The United Nations (UN) has outlived its predecessor, the League of Nations, by 58 years, perhaps because its original configuration was a reasonable reflection of the balance of state power at the time, whereas in the case of the former, the US reneged on its own proposal, and never joined, this leaving an unbalanced organisation ripe for exploitation. Hypothetical it may sound, but if the US had joined its president’s brainchild, there may never have been a world war, and we would still have a League of Nations. One thing that connects the defunct and the current organisations is that sanctions do not work. They even helped to lead to the last world war. Thus now is a crucial moment: will the unworkable sanctions lead to another world war, or will balance and sanity prevail, which should involve institutional reform of the UN? Let us trace some history.

From the beginning, the UN showed a lack of authority, as the murder of UN mediator Count Bernadotte by fanatic Zionist Jews in Palestine demonstrated. Yet despite the Cold War and the various regional wars which it spawned, another world war has not occurred. Battered and bruised, the UN still exists, with various successful (and not so successful) peacekeeping missions around the world. In the words of Dag Hammarskjöld, ‘the United Nations was not created in order to bring us to heaven, but in order to save us from hell.’

That the UN structure no longer reflects reality in terms of the distribution of power globally can hardly be open to doubt. The Secretariat and the annual General assembly are based in New York, when US power is on the wane. Perhaps they should be in Switzerland, given its neutrality, and the fact that, unlike the US, Switzerland has not flaunted international law and the UN itself (along with the UK) so brazenly, for example in the bombing of Belgrade and the destruction of Iraq, to name but some obvious examples. Currently, we are also witnessing the absurdity of the Ukraine calling for the expulsion of Russia from the Security Council, and even from the UN as a whole. Yet who is aware that St. Augustine, Thomas of Aquinas and Vitoria all recognised annexation as compensation in a justified war?2 And Russia could easily justify its annexation of parts of former Russia that passed from Russia only briefly to the Ukraine, and where the Russian inhabitants were then attacked by the Kiev government? In any case, any serious criticism of Russia should be weighed against American (and British) illegality.

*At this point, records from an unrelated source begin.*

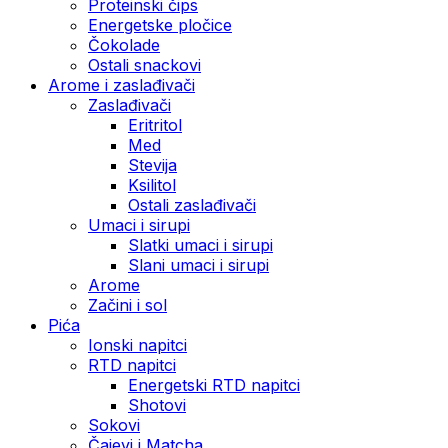
Proteinski čips
Energetske pločice
Čokolade
Ostali snackovi
Arome i zaslađivači
Zaslađivači
Eritritol
Med
Stevija
Ksilitol
Ostali zaslađivači
Umaci i sirupi
Slatki umaci i sirupi
Slani umaci i sirupi
Arome
Začini i sol
Pića
Ionski napitci
RTD napitci
Energetski RTD napitci
Shotovi
Sokovi
Čajevi i Matcha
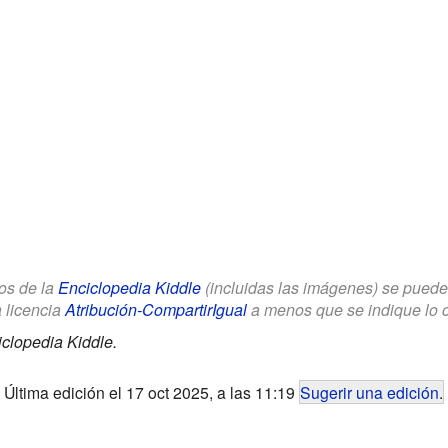
los de la
Enciclopedia Kiddle
(incluidas las imágenes) se puede u
a licencia
Atribución-CompartirIgual
a menos que se indique lo con
clopedia Kiddle.
Última edición el 17 oct 2025, a las 11:19
Sugerir una edición
.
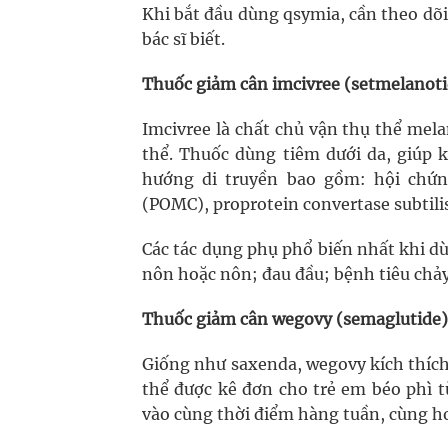
Khi bắt đầu dùng qsymia, cần theo dõi
bác sĩ biết.
Thuốc giảm cân imcivree (setmelanoti
Imcivree là chất chủ vận thụ thể mel
thể. Thuốc dùng tiêm dưới da, giúp 
hướng di truyền bao gồm: hội chứn
(POMC), proprotein convertase subtilis
Các tác dụng phụ phổ biến nhất khi dù
nôn hoặc nôn; đau đầu; bệnh tiêu chả
Thuốc giảm cân wegovy (semaglutide)
Giống như saxenda, wegovy kích thích
thể được kê đơn cho trẻ em béo phì t
vào cùng thời điểm hàng tuần, cùng h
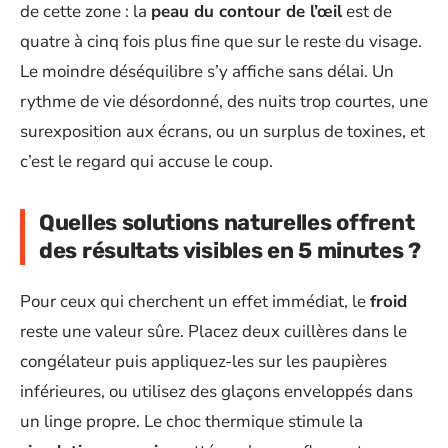
de cette zone : la
peau du contour de l’œil
est de
quatre à cinq fois plus fine que sur le reste du visage.
Le moindre déséquilibre s’y affiche sans délai. Un
rythme de vie désordonné, des nuits trop courtes, une
surexposition aux écrans, ou un surplus de toxines, et
c’est le regard qui accuse le coup.
Quelles solutions naturelles offrent
des résultats visibles en 5 minutes ?
Pour ceux qui cherchent un effet immédiat, le
froid
reste une valeur sûre. Placez deux cuillères dans le
congélateur puis appliquez-les sur les paupières
inférieures, ou utilisez des glaçons enveloppés dans
un linge propre. Le choc thermique stimule la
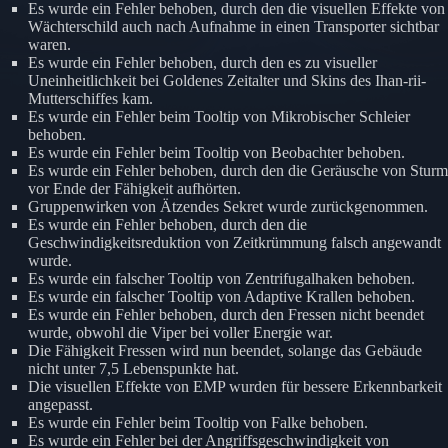
Es wurde ein Fehler behoben, durch den die visuellen Effekte von
Wächterschild auch nach Aufnahme in einen Transporter sichtbar
waren.
Es wurde ein Fehler behoben, durch den es zu visueller
Uneinheitlichkeit bei Goldenes Zeitalter und Skins des Ihan-rii-
Mutterschiffes kam.
Es wurde ein Fehler beim Tooltip von Mikrobischer Schleier
behoben.
Es wurde ein Fehler beim Tooltip von Beobachter behoben.
Es wurde ein Fehler behoben, durch den die Geräusche von Sturm
vor Ende der Fähigkeit aufhörten.
Gruppenwirken von Ätzendes Sekret wurde zurückgenommen.
Es wurde ein Fehler behoben, durch den die
Geschwindigkeitsreduktion von Zeitkrümmung falsch angewandt
wurde.
Es wurde ein falscher Tooltip von Zentrifugalhaken behoben.
Es wurde ein falscher Tooltip von Adaptive Krallen behoben.
Es wurde ein Fehler behoben, durch den Fressen nicht beendet
wurde, obwohl die Viper bei voller Energie war.
Die Fähigkeit Fressen wird nun beendet, solange das Gebäude
nicht unter 7,5 Lebenspunkte hat.
Die visuellen Effekte von EMP wurden für bessere Erkennbarkeit
angepasst.
Es wurde ein Fehler beim Tooltip von Falke behoben.
Es wurde ein Fehler bei der Angriffsgeschwindigkeit von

But to return to our main theme that the UN structure no longer reflects reality, this explains why NATO is trying to take over as world policeman, often ignoring the UN and international law. It explains why the world is creeping towards world war, nuclear into the bargain. In 1962, it was the UN’s U Thant who helped to avoid war between the US and USSR. Now this is no longer possible, essentially because of the lack of balance. Why, for example, is the world’s fifth largest economy, seventh in terms of size and largest country by population, namely nuclear-armed India, not a permanent member of the Security Council? Britain and France can hardly compare.

In short, a more democratic structure is necessary to stave off world war. Trying to rebuild it on the basis of unipolarity will only make matters worse. Unipolarity is dead in all but name, as developments are showing. For example, Syria has now been brought back into the Arab League, to America’s fury. BRICS and other organisations are increasing their weight. The dollar is no longer used by all and sundry. The world’s largest powers, India, China and Russia, are more than a counterweight to America’s dying hegemony.

If the US and its useful idiot, the UK, persist with attempted reforms based on non-existent hegemony, such as opening a ‘NATO office’ in Japan, this will be a recipe for a world war. Better multi-polar and democratic reform, to reflect reality. But it will take some serious statesmen to achieve a new balance. Do we have them?